THE INPUT Block Start

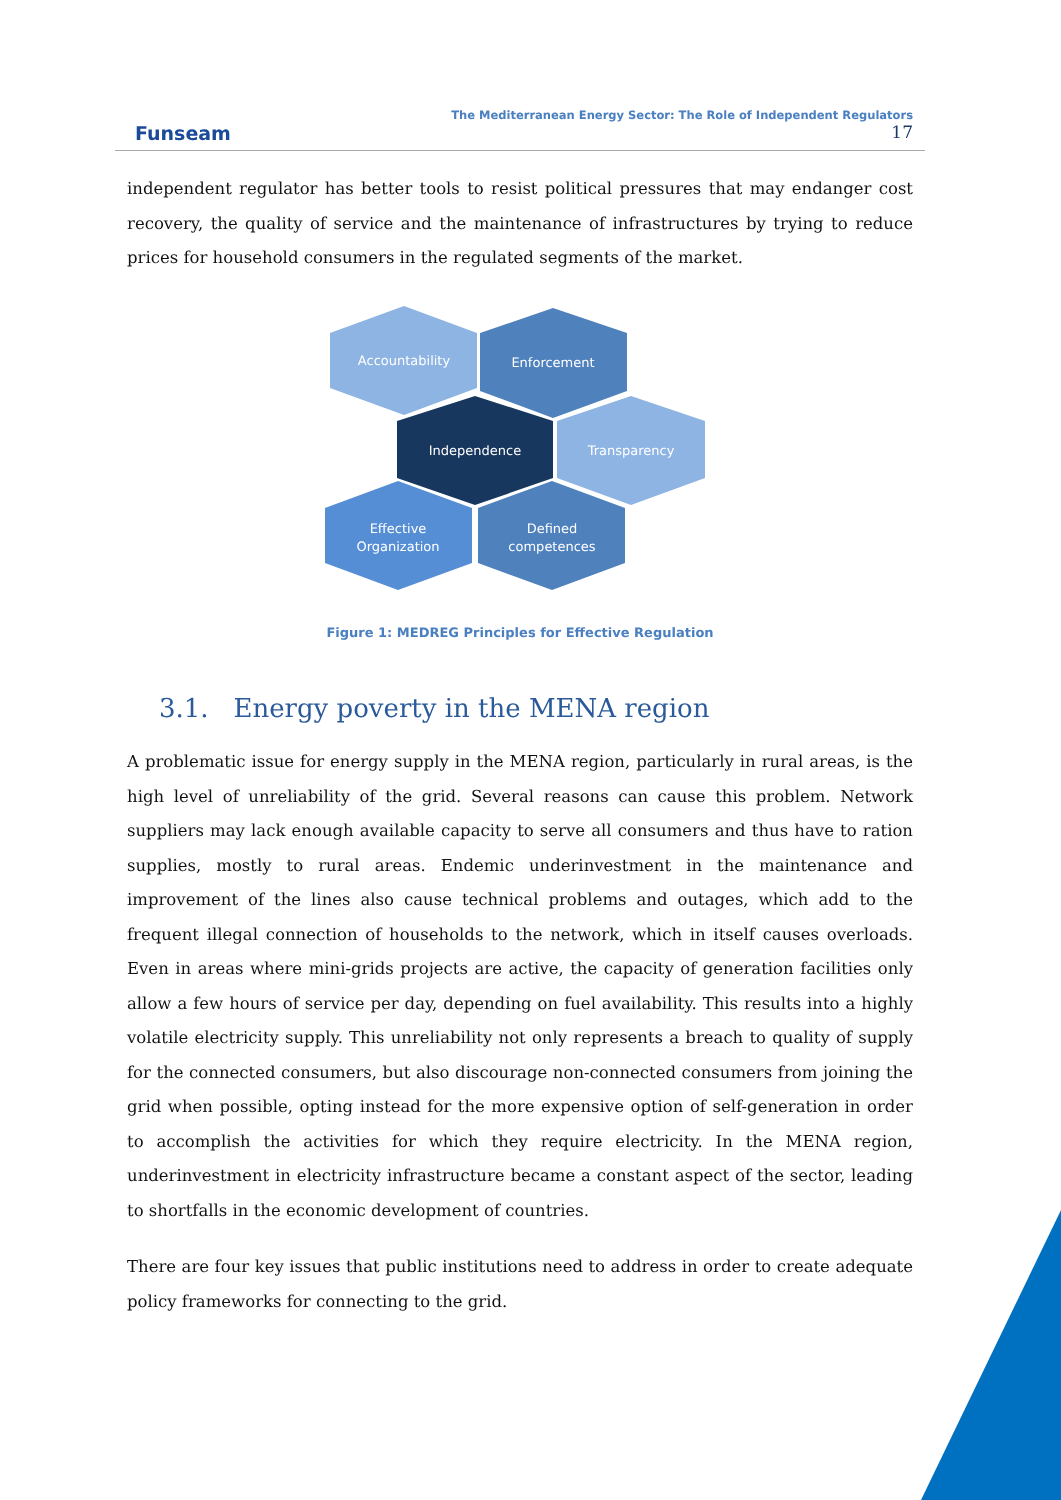Funseam
The Mediterranean Energy Sector: The Role of Independent Regulators
17
independent regulator has better tools to resist political pressures that may endanger cost recovery, the quality of service and the maintenance of infrastructures by trying to reduce prices for household consumers in the regulated segments of the market.
Accountability
Enforcement
Independence
Transparency
Effective
Organization
Defined
competences
Figure 1: MEDREG Principles for Effective Regulation
3.1. Energy poverty in the MENA region
A problematic issue for energy supply in the MENA region, particularly in rural areas, is the high level of unreliability of the grid. Several reasons can cause this problem. Network suppliers may lack enough available capacity to serve all consumers and thus have to ration supplies, mostly to rural areas. Endemic underinvestment in the maintenance and improvement of the lines also cause technical problems and outages, which add to the frequent illegal connection of households to the network, which in itself causes overloads. Even in areas where mini-grids projects are active, the capacity of generation facilities only allow a few hours of service per day, depending on fuel availability. This results into a highly volatile electricity supply. This unreliability not only represents a breach to quality of supply for the connected consumers, but also discourage non-connected consumers from joining the grid when possible, opting instead for the more expensive option of self-generation in order to accomplish the activities for which they require electricity. In the MENA region, underinvestment in electricity infrastructure became a constant aspect of the sector, leading to shortfalls in the economic development of countries.
There are four key issues that public institutions need to address in order to create adequate policy frameworks for connecting to the grid.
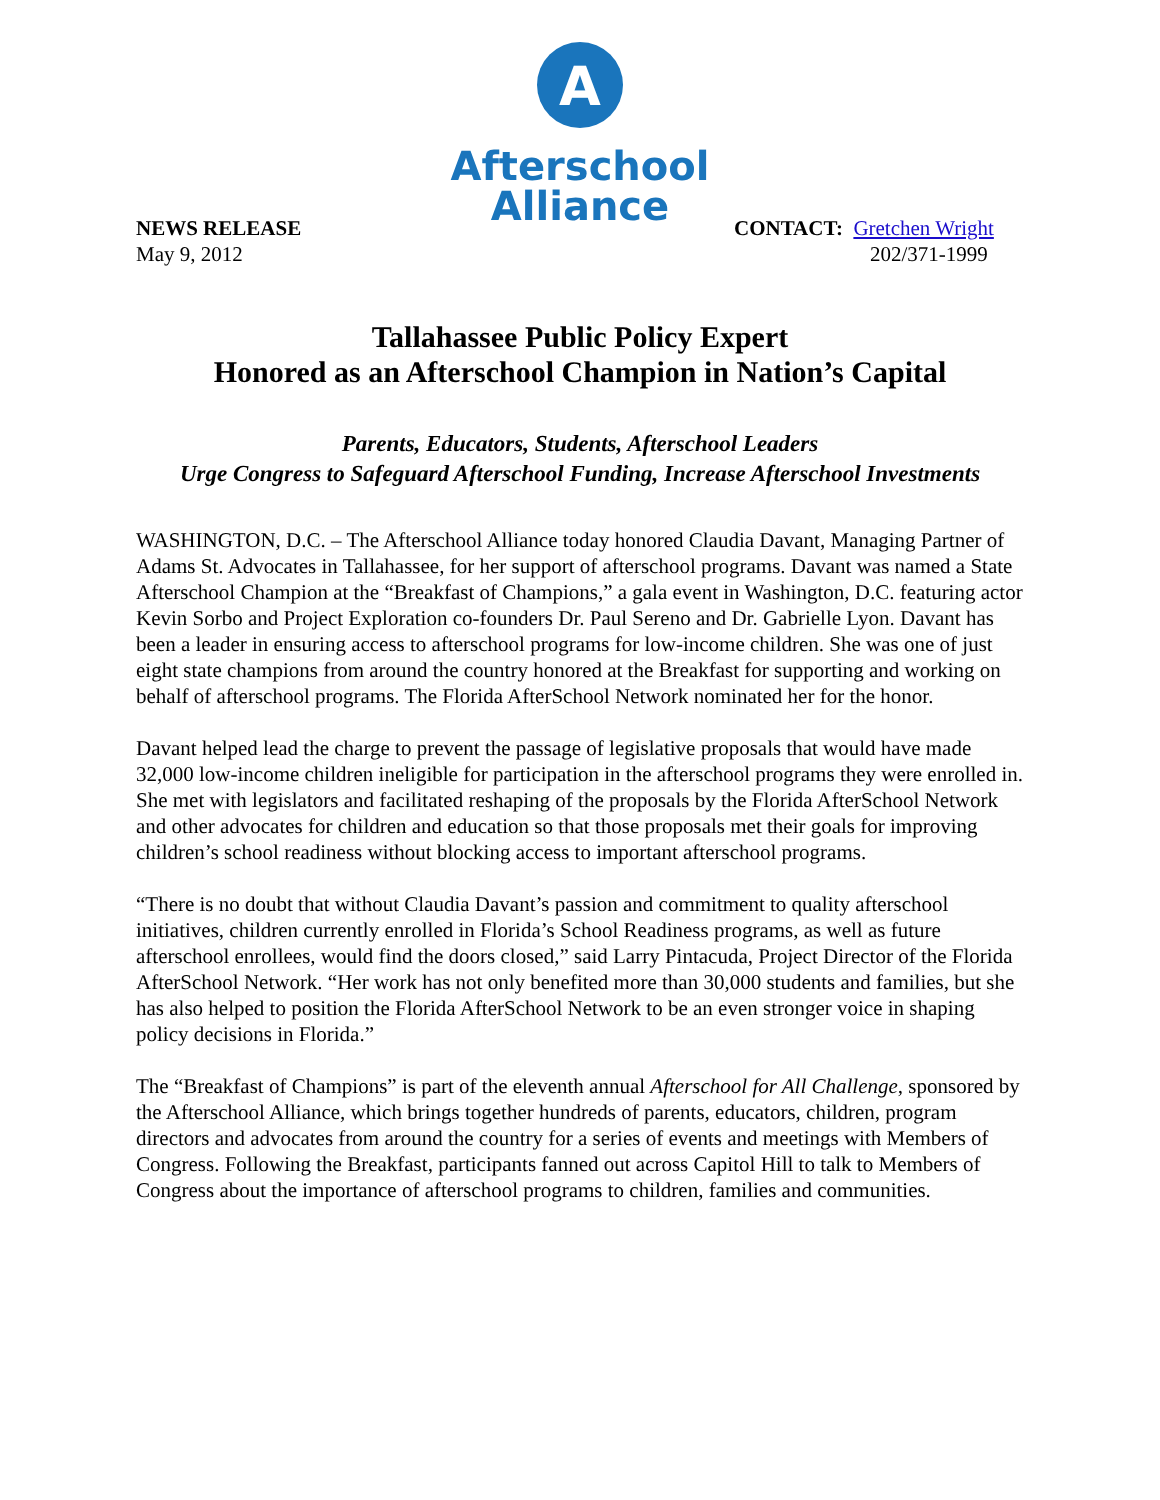A
Afterschool
Alliance
NEWS RELEASE
May 9, 2012
CONTACT: Gretchen Wright
202/371-1999
Tallahassee Public Policy Expert
Honored as an Afterschool Champion in Nation’s Capital
Parents, Educators, Students, Afterschool Leaders
Urge Congress to Safeguard Afterschool Funding, Increase Afterschool Investments
WASHINGTON, D.C. – The Afterschool Alliance today honored Claudia Davant, Managing Partner of Adams St. Advocates in Tallahassee, for her support of afterschool programs. Davant was named a State Afterschool Champion at the “Breakfast of Champions,” a gala event in Washington, D.C. featuring actor Kevin Sorbo and Project Exploration co-founders Dr. Paul Sereno and Dr. Gabrielle Lyon. Davant has been a leader in ensuring access to afterschool programs for low-income children. She was one of just eight state champions from around the country honored at the Breakfast for supporting and working on behalf of afterschool programs. The Florida AfterSchool Network nominated her for the honor.
Davant helped lead the charge to prevent the passage of legislative proposals that would have made 32,000 low-income children ineligible for participation in the afterschool programs they were enrolled in. She met with legislators and facilitated reshaping of the proposals by the Florida AfterSchool Network and other advocates for children and education so that those proposals met their goals for improving children’s school readiness without blocking access to important afterschool programs.
“There is no doubt that without Claudia Davant’s passion and commitment to quality afterschool initiatives, children currently enrolled in Florida’s School Readiness programs, as well as future afterschool enrollees, would find the doors closed,” said Larry Pintacuda, Project Director of the Florida AfterSchool Network. “Her work has not only benefited more than 30,000 students and families, but she has also helped to position the Florida AfterSchool Network to be an even stronger voice in shaping policy decisions in Florida.”
The “Breakfast of Champions” is part of the eleventh annual Afterschool for All Challenge, sponsored by the Afterschool Alliance, which brings together hundreds of parents, educators, children, program directors and advocates from around the country for a series of events and meetings with Members of Congress. Following the Breakfast, participants fanned out across Capitol Hill to talk to Members of Congress about the importance of afterschool programs to children, families and communities.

THE INPUT Block End

■ **REQUIREMENT**
Every line from the first line of the entries above through the line with "3.1. Energy poverty in the MENA region" must be repeated exactly, and pictures must not be.

■ **ANSWER FOR THE TASK**
Funseam
The Mediterranean Energy Sector: The Role of Independent Regulators
17
independent regulator has better tools to resist political pressures that may endanger cost recovery, the quality of service and the maintenance of infrastructures by trying to reduce prices for household consumers in the regulated segments of the market.
Accountability
Enforcement
Independence
Transparency
Effective
Organization
Defined
competences
Figure 1: MEDREG Principles for Effective Regulation
3.1. Energy poverty in the MENA region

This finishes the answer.